The Washington Post Features Dan Eisenberg’s Work on Pregnancy and Epigenetic Aging
Posted: 10/28/2019 (CSDE in the News)
It is a well known fact that pregnancy and childbirth affects women’s physiology and hormones, before and immediately following pregnancy. Less well understood is how pregnancy and childbirth affects the aging process. CSDE Affiliate and Associate Professor of Anthropology Dan Eisenberg pioneering research in this area was featured in The Washington Post in a recent article “Do pregnancy and childbirth accelerate aging in women? Maybe.” The Post’s article discusses Eisenberg and co-authors’ findings, published in Scientific Reports (July 2018), showing how human reproduction can lead to shorter telomeres and acceleration of epigenetic aging among young women. According to the article and Eisenberg’s paper, shorter telomeres and accelerated epigenetic aging are linked with accelerated aging and earlier death.

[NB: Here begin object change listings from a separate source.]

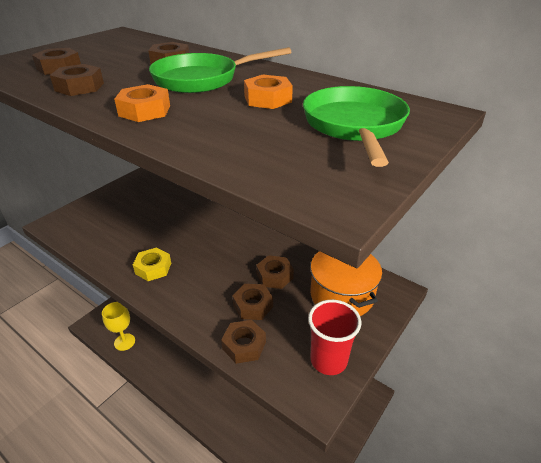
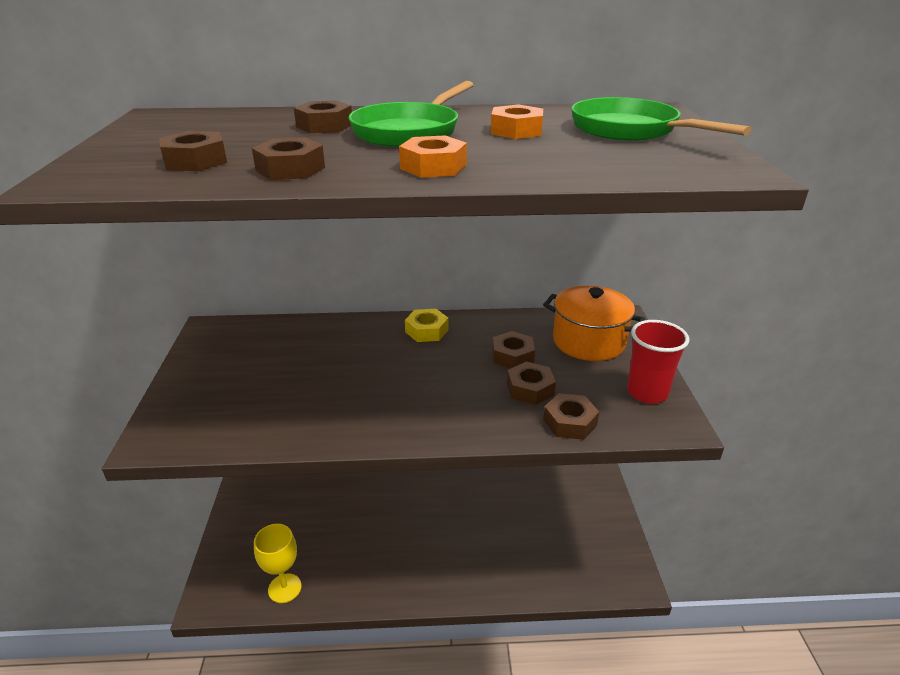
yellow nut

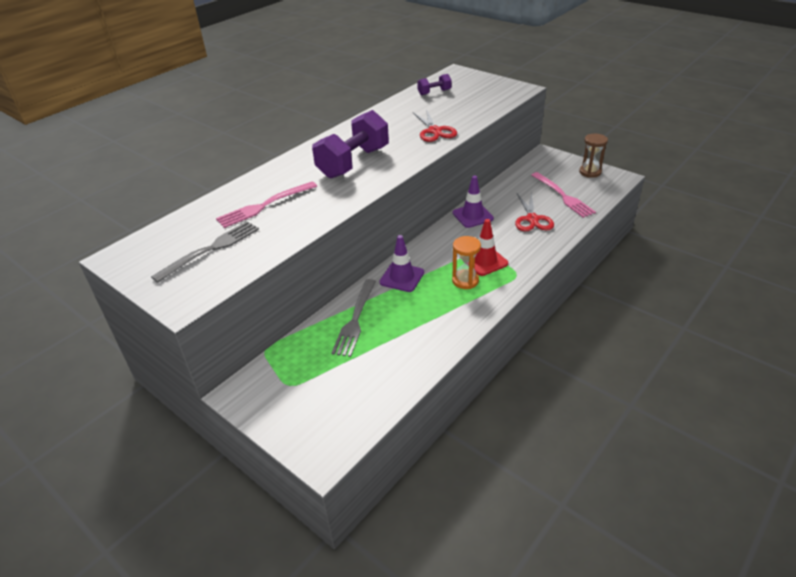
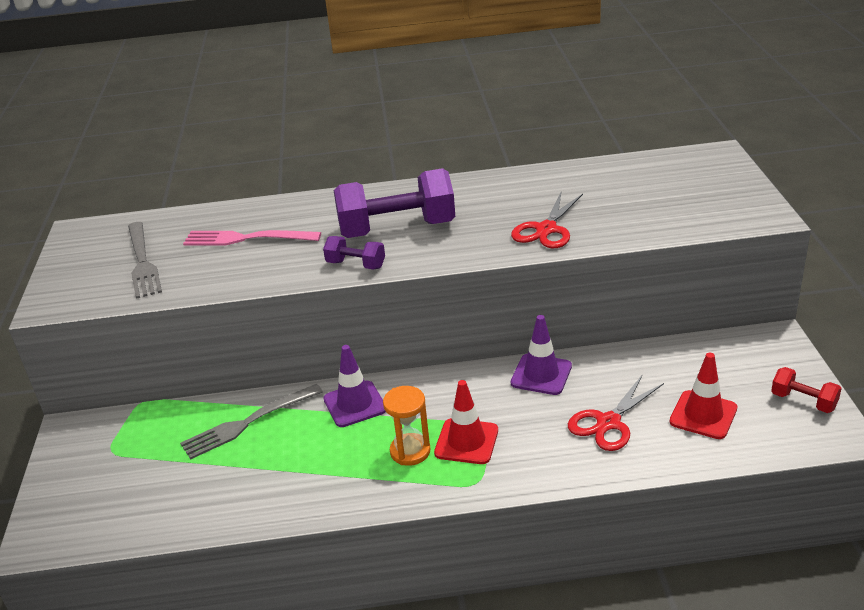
grey fork (1st from left)
purple dumbbell (1st from left)
red traffic cone (2nd from left)
red dumbbell

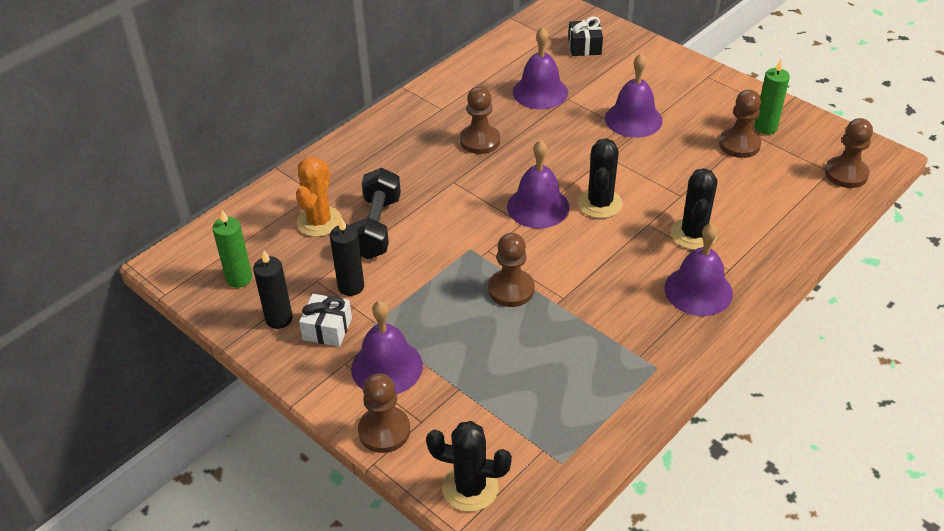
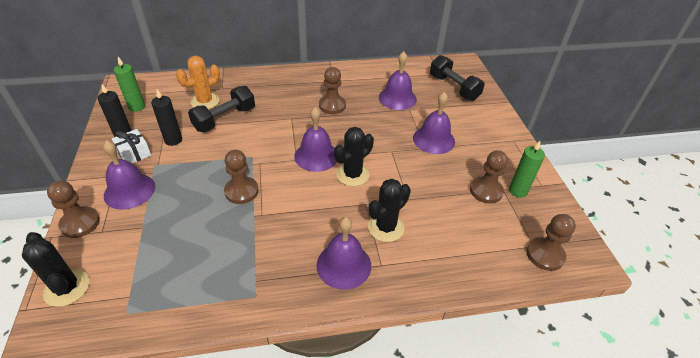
black dumbbell (2nd from left)

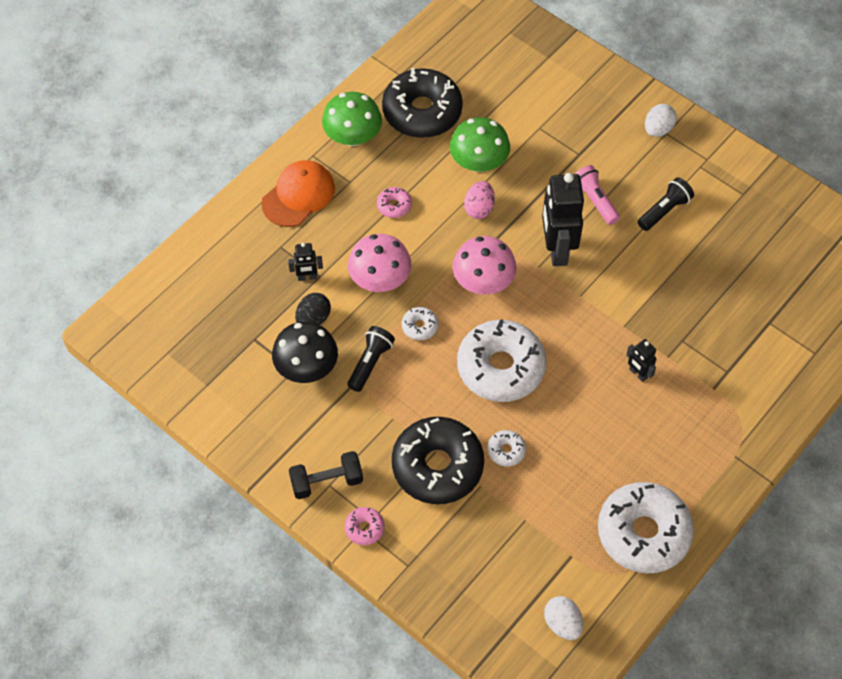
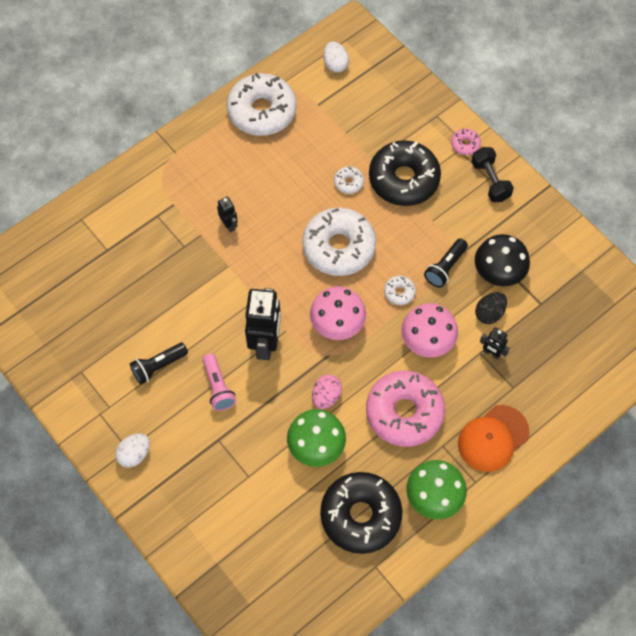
black robot (3rd from left)
black dumbbell
pink donut (1st from left)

The Washington Post story also highlights Eisenberg’s involvement in a new study, together with recently graduated CSDE fellow Tiffany Pan, that focuses on microchimerism. Microchimerism is a phenomenon where cells are transferred back and forth across the placenta and some colonize long-term. Fetal cells found in the mother might have long term impacts on their health and aging.